Other than the shell casing, the crime scene offered little else. Just over the fence from the pasture there was a man-size depression in the grass. At the southern end of the depression the ground was semi plowed. Likely, the shooter’s boots, while he was laying down scoping his rifle, created two, inch deep and three-inch-wide indentations. After the depression was photographed, videotaped, and evaluated for DNA material, an FBI marksman arrived to attempt to simulate the shooting. After less than five minutes laying with a 30-06 Springfield rifle equipped with a Leupold VX-2 3-9x40mm Rifle Scope with Duplex Reticle, Agent Tedder declared, “easy shot for an expert, assuming he could see Mr.
Brewer standing on his back deck. Must have turned on the porch light.”
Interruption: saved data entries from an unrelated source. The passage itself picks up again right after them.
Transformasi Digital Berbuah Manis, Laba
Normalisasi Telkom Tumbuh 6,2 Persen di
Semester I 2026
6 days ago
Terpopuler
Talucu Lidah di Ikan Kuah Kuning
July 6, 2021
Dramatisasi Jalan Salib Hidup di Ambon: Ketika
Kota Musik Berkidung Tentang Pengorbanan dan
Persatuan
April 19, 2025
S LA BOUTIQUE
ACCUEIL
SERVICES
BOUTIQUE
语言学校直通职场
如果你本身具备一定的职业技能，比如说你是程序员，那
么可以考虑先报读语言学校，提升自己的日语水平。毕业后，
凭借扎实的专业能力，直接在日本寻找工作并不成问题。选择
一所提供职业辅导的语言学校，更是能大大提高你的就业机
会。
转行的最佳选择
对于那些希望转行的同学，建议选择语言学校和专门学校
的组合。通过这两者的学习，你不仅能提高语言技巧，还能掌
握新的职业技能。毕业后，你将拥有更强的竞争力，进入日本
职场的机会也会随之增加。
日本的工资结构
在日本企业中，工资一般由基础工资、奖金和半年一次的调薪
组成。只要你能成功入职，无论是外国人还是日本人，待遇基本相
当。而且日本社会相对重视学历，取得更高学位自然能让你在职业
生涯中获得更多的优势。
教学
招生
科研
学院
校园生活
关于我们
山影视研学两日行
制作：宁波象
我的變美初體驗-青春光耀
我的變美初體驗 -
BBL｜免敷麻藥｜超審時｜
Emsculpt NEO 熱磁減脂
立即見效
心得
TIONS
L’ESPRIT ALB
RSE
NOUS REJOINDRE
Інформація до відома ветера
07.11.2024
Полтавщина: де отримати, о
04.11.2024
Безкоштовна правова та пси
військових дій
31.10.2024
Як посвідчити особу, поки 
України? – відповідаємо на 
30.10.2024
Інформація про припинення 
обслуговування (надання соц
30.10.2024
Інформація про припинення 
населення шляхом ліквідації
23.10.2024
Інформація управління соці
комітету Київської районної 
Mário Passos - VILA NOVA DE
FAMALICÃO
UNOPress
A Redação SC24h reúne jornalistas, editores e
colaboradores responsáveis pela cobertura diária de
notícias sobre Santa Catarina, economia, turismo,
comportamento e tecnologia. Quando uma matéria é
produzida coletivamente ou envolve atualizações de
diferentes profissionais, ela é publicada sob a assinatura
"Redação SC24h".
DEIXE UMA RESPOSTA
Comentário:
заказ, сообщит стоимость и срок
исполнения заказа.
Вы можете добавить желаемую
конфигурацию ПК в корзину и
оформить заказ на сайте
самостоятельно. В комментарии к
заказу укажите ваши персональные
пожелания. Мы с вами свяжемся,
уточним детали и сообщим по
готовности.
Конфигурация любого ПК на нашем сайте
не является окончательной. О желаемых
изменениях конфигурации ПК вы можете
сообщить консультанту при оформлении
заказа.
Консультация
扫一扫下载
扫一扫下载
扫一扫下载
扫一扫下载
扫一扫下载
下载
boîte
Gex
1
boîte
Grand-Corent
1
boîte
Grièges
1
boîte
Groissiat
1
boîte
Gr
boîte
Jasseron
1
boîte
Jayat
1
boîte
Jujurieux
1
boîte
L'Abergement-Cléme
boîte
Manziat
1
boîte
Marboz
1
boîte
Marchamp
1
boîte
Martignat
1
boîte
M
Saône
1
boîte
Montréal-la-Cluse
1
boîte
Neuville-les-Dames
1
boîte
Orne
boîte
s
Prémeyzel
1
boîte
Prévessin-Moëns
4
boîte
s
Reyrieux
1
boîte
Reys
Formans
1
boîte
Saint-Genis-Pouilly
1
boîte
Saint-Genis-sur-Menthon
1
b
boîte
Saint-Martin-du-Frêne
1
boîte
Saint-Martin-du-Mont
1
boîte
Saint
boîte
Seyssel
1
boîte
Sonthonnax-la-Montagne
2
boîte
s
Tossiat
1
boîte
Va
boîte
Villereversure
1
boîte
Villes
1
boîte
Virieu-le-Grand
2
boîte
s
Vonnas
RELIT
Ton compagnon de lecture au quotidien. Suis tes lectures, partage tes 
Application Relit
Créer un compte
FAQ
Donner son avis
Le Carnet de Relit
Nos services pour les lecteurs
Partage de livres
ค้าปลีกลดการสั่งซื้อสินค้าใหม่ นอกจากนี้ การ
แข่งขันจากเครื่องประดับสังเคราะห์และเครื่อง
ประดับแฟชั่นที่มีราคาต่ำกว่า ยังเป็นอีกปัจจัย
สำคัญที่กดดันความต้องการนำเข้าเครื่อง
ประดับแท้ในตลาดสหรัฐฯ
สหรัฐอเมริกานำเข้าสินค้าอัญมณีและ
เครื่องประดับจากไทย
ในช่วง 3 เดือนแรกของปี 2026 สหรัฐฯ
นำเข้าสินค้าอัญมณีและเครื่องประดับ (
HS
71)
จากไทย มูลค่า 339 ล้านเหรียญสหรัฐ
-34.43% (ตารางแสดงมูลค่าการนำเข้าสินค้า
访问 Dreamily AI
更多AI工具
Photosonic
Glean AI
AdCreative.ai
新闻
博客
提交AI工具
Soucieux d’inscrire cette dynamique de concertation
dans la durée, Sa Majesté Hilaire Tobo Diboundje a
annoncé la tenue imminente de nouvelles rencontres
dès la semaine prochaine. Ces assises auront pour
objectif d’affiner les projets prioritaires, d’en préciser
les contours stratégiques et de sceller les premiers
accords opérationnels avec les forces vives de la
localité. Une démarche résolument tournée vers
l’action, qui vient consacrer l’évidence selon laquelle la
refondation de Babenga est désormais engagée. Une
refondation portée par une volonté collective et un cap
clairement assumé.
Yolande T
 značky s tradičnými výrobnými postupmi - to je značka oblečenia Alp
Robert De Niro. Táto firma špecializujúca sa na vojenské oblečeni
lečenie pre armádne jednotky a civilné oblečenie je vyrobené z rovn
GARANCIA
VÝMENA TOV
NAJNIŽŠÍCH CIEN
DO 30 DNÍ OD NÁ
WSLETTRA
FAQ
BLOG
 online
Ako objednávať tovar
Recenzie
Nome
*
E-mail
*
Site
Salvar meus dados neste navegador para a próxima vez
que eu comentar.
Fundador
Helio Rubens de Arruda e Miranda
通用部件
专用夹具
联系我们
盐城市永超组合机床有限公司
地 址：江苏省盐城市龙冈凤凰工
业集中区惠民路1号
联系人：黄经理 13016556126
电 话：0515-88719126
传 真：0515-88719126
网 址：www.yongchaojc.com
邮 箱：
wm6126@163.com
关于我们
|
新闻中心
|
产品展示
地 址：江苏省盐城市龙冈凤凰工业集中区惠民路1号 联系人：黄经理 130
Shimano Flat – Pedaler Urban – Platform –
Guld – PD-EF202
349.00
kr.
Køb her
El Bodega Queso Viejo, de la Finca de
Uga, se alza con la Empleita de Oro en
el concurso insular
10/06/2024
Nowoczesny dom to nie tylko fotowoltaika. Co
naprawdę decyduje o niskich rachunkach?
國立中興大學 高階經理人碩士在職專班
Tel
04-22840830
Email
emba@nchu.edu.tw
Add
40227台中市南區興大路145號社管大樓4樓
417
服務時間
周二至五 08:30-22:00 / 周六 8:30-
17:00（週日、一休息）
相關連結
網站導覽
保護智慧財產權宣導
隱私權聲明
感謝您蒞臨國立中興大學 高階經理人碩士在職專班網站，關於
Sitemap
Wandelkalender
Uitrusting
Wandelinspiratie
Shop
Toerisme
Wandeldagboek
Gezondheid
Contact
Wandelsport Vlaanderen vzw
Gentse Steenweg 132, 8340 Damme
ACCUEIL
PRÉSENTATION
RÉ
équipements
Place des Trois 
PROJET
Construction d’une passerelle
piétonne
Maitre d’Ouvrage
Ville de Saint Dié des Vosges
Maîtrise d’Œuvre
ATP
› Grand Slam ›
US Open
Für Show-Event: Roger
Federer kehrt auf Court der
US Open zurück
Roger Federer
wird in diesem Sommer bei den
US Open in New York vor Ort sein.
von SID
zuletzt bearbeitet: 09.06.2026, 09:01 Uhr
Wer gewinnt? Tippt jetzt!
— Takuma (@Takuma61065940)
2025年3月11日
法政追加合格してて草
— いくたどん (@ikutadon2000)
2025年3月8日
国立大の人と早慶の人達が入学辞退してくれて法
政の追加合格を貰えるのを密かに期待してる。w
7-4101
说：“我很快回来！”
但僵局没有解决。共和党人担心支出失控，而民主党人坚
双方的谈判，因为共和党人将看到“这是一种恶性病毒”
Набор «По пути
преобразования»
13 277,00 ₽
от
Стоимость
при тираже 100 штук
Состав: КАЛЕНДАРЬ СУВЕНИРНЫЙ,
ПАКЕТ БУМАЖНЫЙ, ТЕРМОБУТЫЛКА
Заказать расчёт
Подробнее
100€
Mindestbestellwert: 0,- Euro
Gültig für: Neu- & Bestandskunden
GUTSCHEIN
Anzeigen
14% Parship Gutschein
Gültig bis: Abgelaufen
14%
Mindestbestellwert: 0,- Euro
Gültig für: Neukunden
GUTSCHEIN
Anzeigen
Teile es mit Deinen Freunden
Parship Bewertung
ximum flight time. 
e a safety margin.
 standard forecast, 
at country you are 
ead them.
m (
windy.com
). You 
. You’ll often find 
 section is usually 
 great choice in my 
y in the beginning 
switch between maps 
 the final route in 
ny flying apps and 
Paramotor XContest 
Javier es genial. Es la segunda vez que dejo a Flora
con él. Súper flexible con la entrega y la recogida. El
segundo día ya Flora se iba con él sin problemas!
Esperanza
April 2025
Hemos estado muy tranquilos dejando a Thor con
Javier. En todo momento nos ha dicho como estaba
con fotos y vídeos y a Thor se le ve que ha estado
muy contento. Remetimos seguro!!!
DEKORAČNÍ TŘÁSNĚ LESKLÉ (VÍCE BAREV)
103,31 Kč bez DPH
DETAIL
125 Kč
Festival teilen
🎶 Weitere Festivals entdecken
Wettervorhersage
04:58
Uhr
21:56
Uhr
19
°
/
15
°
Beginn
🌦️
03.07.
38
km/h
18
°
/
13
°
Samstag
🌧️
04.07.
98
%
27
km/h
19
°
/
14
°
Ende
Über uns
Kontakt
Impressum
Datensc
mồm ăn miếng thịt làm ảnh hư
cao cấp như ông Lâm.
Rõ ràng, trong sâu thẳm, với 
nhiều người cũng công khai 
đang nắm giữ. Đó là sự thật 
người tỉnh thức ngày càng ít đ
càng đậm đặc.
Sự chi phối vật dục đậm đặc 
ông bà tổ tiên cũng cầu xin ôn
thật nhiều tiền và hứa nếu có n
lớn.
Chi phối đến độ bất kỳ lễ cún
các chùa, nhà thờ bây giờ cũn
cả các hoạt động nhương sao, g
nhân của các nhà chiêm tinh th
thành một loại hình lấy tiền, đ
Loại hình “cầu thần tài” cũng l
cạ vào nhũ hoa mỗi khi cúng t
Detective Clarke was thankful for the cartridge discovery, but knew it was frighteningly little to mount an extensive investigation. The shooter’s motive would hold the key. Frankie Olinger appeared centerstage in Clarke’s mind. “Damn, Olinger had declared Brewer an enemy at the Bevill Center Town Hall. Frankie, Frankie, you are one fucking dumbass.”
Halfway during Clarke’s return trip to his office in Guntersville, sitting, waiting for a train to pass in Albertville, he said to himself.
“Maybe I’m the dumbass here. How could Frankie Olinger have made such a shot? The word professional and Frankie seemed to go together about as well as oil and water. There was no doubt the shooter was an expert marksman. As the last train car rumbled by, Clarke asked himself, “why would a professional marksman, in this case, a professional assassin, leave the one and only cartridge he had fired?”